Dalam pertemuan ini, Yuvensius Stefanus Nonga terpilih sebagai nahkoda baru WALHI NTT untuk periode 2025-2029, menggantikan Umbu Wulang Tanamah Paranggi.
Selain itu, 5 orang Dewan Daerah WALHI NTT juga ditetapkan, yaitu Triawan Umbu Uli Mehakati, Carolus Winfridus Keupung, Lalu Paskalis, Sarah Lery Mboeik, dan Ewaldina Soro, yang menggantikan dewan daerah sebelumnya Pantoro Tri Kuswardono, Farida Padu Leba, dan Marselinus Ali Asang.
Yuvensius mengusung Visi “mewujudkan gerakan keadilan ekologis di NTT dengan membangun konsolidasi gerakan yang inklusif untuk memastikan kedaulatan rakyat atas tanah, air, dan sumber-sumber kehidupannya”. Yuvensius meyakini bahwa krisis ekologi di NTT disebabkan oleh politik demokrasi yang rapuh dan tunduk pada logika oligarki dan modal besar. Oleh karena itu, perjuangan ekologis harus ditempatkan dalam kerangka memperjuangkan demokrasi substantif yang benar-benar menjamin hak rakyat, bukan hanya demokrasi prosedural yang berhenti pada pemilu.

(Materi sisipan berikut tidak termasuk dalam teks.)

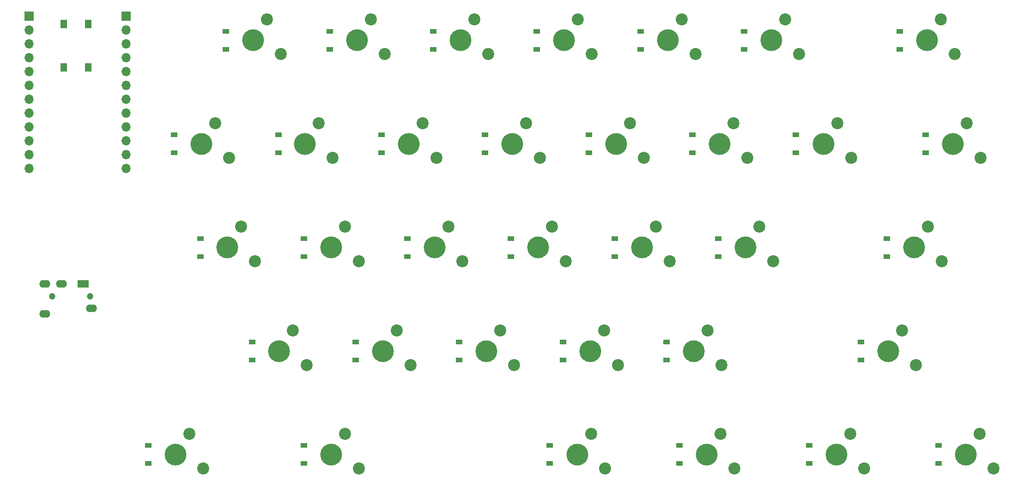
<source format=gbr>
%TF.GenerationSoftware,KiCad,Pcbnew,(6.0.4)*%
%TF.CreationDate,2022-03-31T09:00:27-07:00*%
%TF.ProjectId,hip-factor-3-r,6869702d-6661-4637-946f-722d332d722e,rev?*%
%TF.SameCoordinates,Original*%
%TF.FileFunction,Soldermask,Bot*%
%TF.FilePolarity,Negative*%
%FSLAX46Y46*%
G04 Gerber Fmt 4.6, Leading zero omitted, Abs format (unit mm)*
G04 Created by KiCad (PCBNEW (6.0.4)) date 2022-03-31 09:00:27*
%MOMM*%
%LPD*%
G01*
G04 APERTURE LIST*
%ADD10C,4.000000*%
%ADD11C,2.200000*%
%ADD12R,1.700000X1.700000*%
%ADD13O,1.700000X1.700000*%
%ADD14R,1.200000X0.900000*%
%ADD15C,1.200000*%
%ADD16O,2.000000X1.400000*%
%ADD17R,2.000000X1.400000*%
%ADD18R,1.300000X1.550000*%
G04 APERTURE END LIST*
D10*
%TO.C,SW9*%
X76000000Y-59000000D03*
D11*
X81080000Y-61540000D03*
X78540000Y-55190000D03*
%TD*%
D10*
%TO.C,SW25*%
X128250000Y-97000000D03*
D11*
X133330000Y-99540000D03*
X130790000Y-93190000D03*
%TD*%
D10*
%TO.C,SW10*%
X95000000Y-59000000D03*
D11*
X100080000Y-61540000D03*
X97540000Y-55190000D03*
%TD*%
D10*
%TO.C,SW13*%
X152000000Y-59000000D03*
D11*
X157080000Y-61540000D03*
X154540000Y-55190000D03*
%TD*%
D10*
%TO.C,SW5*%
X142500000Y-40000000D03*
D11*
X147580000Y-42540000D03*
X145040000Y-36190000D03*
%TD*%
D10*
%TO.C,SW34*%
X197125000Y-116000000D03*
D11*
X202205000Y-118540000D03*
X199665000Y-112190000D03*
%TD*%
D10*
%TO.C,SW8*%
X57000000Y-59000000D03*
D11*
X62080000Y-61540000D03*
X59540000Y-55190000D03*
%TD*%
D10*
%TO.C,SW18*%
X118750000Y-78000000D03*
D11*
X123830000Y-80540000D03*
X121290000Y-74190000D03*
%TD*%
D10*
%TO.C,SW32*%
X149625000Y-116000000D03*
D11*
X154705000Y-118540000D03*
X152165000Y-112190000D03*
%TD*%
D10*
%TO.C,SW27*%
X171000000Y-59000000D03*
D11*
X176080000Y-61540000D03*
X173540000Y-55190000D03*
%TD*%
D10*
%TO.C,SW1*%
X66500000Y-40000000D03*
D11*
X71580000Y-42540000D03*
X69040000Y-36190000D03*
%TD*%
D10*
%TO.C,SW21*%
X187625000Y-78000000D03*
D11*
X192705000Y-80540000D03*
X190165000Y-74190000D03*
%TD*%
D10*
%TO.C,SW17*%
X99750000Y-78000000D03*
D11*
X104830000Y-80540000D03*
X102290000Y-74190000D03*
%TD*%
D10*
%TO.C,SW14*%
X194750000Y-59000000D03*
D11*
X199830000Y-61540000D03*
X197290000Y-55190000D03*
%TD*%
D12*
%TO.C,J1*%
X43180000Y-35560000D03*
D13*
X43180000Y-38100000D03*
X43180000Y-40640000D03*
X43180000Y-43180000D03*
X43180000Y-45720000D03*
X43180000Y-48260000D03*
X43180000Y-50800000D03*
X43180000Y-53340000D03*
X43180000Y-55880000D03*
X43180000Y-58420000D03*
X43180000Y-60960000D03*
X43180000Y-63500000D03*
%TD*%
D10*
%TO.C,SW29*%
X52250000Y-116000000D03*
D11*
X57330000Y-118540000D03*
X54790000Y-112190000D03*
%TD*%
D10*
%TO.C,SW31*%
X125875000Y-116000000D03*
D11*
X130955000Y-118540000D03*
X128415000Y-112190000D03*
%TD*%
D10*
%TO.C,SW23*%
X90250000Y-97000000D03*
D11*
X95330000Y-99540000D03*
X92790000Y-93190000D03*
%TD*%
D10*
%TO.C,SW12*%
X133000000Y-59000000D03*
D11*
X138080000Y-61540000D03*
X135540000Y-55190000D03*
%TD*%
D10*
%TO.C,SW19*%
X137750000Y-78000000D03*
D11*
X142830000Y-80540000D03*
X140290000Y-74190000D03*
%TD*%
D10*
%TO.C,SW2*%
X85500000Y-40000000D03*
D11*
X90580000Y-42540000D03*
X88040000Y-36190000D03*
%TD*%
D10*
%TO.C,SW16*%
X80750000Y-78000000D03*
D11*
X85830000Y-80540000D03*
X83290000Y-74190000D03*
%TD*%
D10*
%TO.C,SW26*%
X147250000Y-97000000D03*
D11*
X152330000Y-99540000D03*
X149790000Y-93190000D03*
%TD*%
D10*
%TO.C,SW7*%
X190000000Y-40000000D03*
D11*
X195080000Y-42540000D03*
X192540000Y-36190000D03*
%TD*%
D10*
%TO.C,SW20*%
X156750000Y-78000000D03*
D11*
X161830000Y-80540000D03*
X159290000Y-74190000D03*
%TD*%
D10*
%TO.C,SW4*%
X123500000Y-40000000D03*
D11*
X128580000Y-42540000D03*
X126040000Y-36190000D03*
%TD*%
D10*
%TO.C,SW11*%
X114000000Y-59000000D03*
D11*
X119080000Y-61540000D03*
X116540000Y-55190000D03*
%TD*%
D10*
%TO.C,SW33*%
X173375000Y-116000000D03*
D11*
X178455000Y-118540000D03*
X175915000Y-112190000D03*
%TD*%
D10*
%TO.C,SW3*%
X104500000Y-40000000D03*
D11*
X109580000Y-42540000D03*
X107040000Y-36190000D03*
%TD*%
D10*
%TO.C,SW28*%
X182875000Y-97000000D03*
D11*
X187955000Y-99540000D03*
X185415000Y-93190000D03*
%TD*%
D10*
%TO.C,SW15*%
X61750000Y-78000000D03*
D11*
X66830000Y-80540000D03*
X64290000Y-74190000D03*
%TD*%
D10*
%TO.C,SW22*%
X71250000Y-97000000D03*
D11*
X76330000Y-99540000D03*
X73790000Y-93190000D03*
%TD*%
D10*
%TO.C,SW6*%
X161500000Y-40000000D03*
D11*
X166580000Y-42540000D03*
X164040000Y-36190000D03*
%TD*%
D12*
%TO.C,J2*%
X25400000Y-35560000D03*
D13*
X25400000Y-38100000D03*
X25400000Y-40640000D03*
X25400000Y-43180000D03*
X25400000Y-45720000D03*
X25400000Y-48260000D03*
X25400000Y-50800000D03*
X25400000Y-53340000D03*
X25400000Y-55880000D03*
X25400000Y-58420000D03*
X25400000Y-60960000D03*
X25400000Y-63500000D03*
%TD*%
D10*
%TO.C,SW24*%
X109250000Y-97000000D03*
D11*
X114330000Y-99540000D03*
X111790000Y-93190000D03*
%TD*%
D10*
%TO.C,SW30*%
X80750000Y-116000000D03*
D11*
X85830000Y-118540000D03*
X83290000Y-112190000D03*
%TD*%
D14*
%TO.C,D16*%
X75750000Y-79650000D03*
X75750000Y-76350000D03*
%TD*%
%TO.C,D21*%
X182625000Y-79650000D03*
X182625000Y-76350000D03*
%TD*%
%TO.C,D17*%
X94750000Y-79650000D03*
X94750000Y-76350000D03*
%TD*%
%TO.C,D26*%
X142250000Y-98650000D03*
X142250000Y-95350000D03*
%TD*%
%TO.C,D34*%
X192125000Y-117650000D03*
X192125000Y-114350000D03*
%TD*%
%TO.C,D24*%
X104250000Y-98650000D03*
X104250000Y-95350000D03*
%TD*%
%TO.C,D14*%
X189750000Y-60650000D03*
X189750000Y-57350000D03*
%TD*%
%TO.C,D5*%
X137500000Y-41650000D03*
X137500000Y-38350000D03*
%TD*%
%TO.C,D6*%
X156500000Y-41650000D03*
X156500000Y-38350000D03*
%TD*%
%TO.C,D10*%
X90000000Y-60650000D03*
X90000000Y-57350000D03*
%TD*%
%TO.C,D9*%
X71100000Y-60650000D03*
X71100000Y-57350000D03*
%TD*%
%TO.C,D18*%
X113750000Y-79650000D03*
X113750000Y-76350000D03*
%TD*%
%TO.C,D30*%
X75750000Y-117650000D03*
X75750000Y-114350000D03*
%TD*%
D15*
%TO.C,J3*%
X36630000Y-87000000D03*
X29630000Y-87000000D03*
D16*
X28330000Y-90200000D03*
X31330000Y-84700000D03*
X28330000Y-84700000D03*
X36830000Y-89200000D03*
D17*
X35330000Y-84700000D03*
%TD*%
D14*
%TO.C,D7*%
X185000000Y-41650000D03*
X185000000Y-38350000D03*
%TD*%
%TO.C,D2*%
X80500000Y-41650000D03*
X80500000Y-38350000D03*
%TD*%
%TO.C,D33*%
X168375000Y-117650000D03*
X168375000Y-114350000D03*
%TD*%
%TO.C,D15*%
X56800000Y-79650000D03*
X56800000Y-76350000D03*
%TD*%
%TO.C,D28*%
X177875000Y-98650000D03*
X177875000Y-95350000D03*
%TD*%
%TO.C,D23*%
X85250000Y-98650000D03*
X85250000Y-95350000D03*
%TD*%
%TO.C,D4*%
X118500000Y-41650000D03*
X118500000Y-38350000D03*
%TD*%
%TO.C,D11*%
X109000000Y-60650000D03*
X109000000Y-57350000D03*
%TD*%
%TO.C,D27*%
X166000000Y-60650000D03*
X166000000Y-57350000D03*
%TD*%
%TO.C,D32*%
X144625000Y-117650000D03*
X144625000Y-114350000D03*
%TD*%
%TO.C,D25*%
X123250000Y-98650000D03*
X123250000Y-95350000D03*
%TD*%
%TO.C,D12*%
X128000000Y-60650000D03*
X128000000Y-57350000D03*
%TD*%
%TO.C,D13*%
X147000000Y-60650000D03*
X147000000Y-57350000D03*
%TD*%
%TO.C,D22*%
X66300000Y-98650000D03*
X66300000Y-95350000D03*
%TD*%
%TO.C,D1*%
X61500000Y-41650000D03*
X61500000Y-38350000D03*
%TD*%
%TO.C,D31*%
X120875000Y-117650000D03*
X120875000Y-114350000D03*
%TD*%
%TO.C,D8*%
X52000000Y-60650000D03*
X52000000Y-57350000D03*
%TD*%
%TO.C,D20*%
X151750000Y-79650000D03*
X151750000Y-76350000D03*
%TD*%
%TO.C,D19*%
X132750000Y-79650000D03*
X132750000Y-76350000D03*
%TD*%
%TO.C,D3*%
X99500000Y-41650000D03*
X99500000Y-38350000D03*
%TD*%
%TO.C,D29*%
X47300000Y-117650000D03*
X47300000Y-114350000D03*
%TD*%
D18*
%TO.C,SW36*%
X31750000Y-44980000D03*
X31750000Y-37020000D03*
X36250000Y-44980000D03*
X36250000Y-37020000D03*
%TD*%
M02*

</source>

Yuvensius juga menekankan pentingnya melibatkan semua kelompok terdampak, termasuk masyarakat adat, petani, nelayan, perempuan, kaum muda, buruh, dan kelompok marginal lainnya, dalam perjuangan ekologis. Solidaritas lintas sektor dan lintas isu diperlukan untuk membangun kekuatan yang cukup besar untuk menantang dominasi oligarki.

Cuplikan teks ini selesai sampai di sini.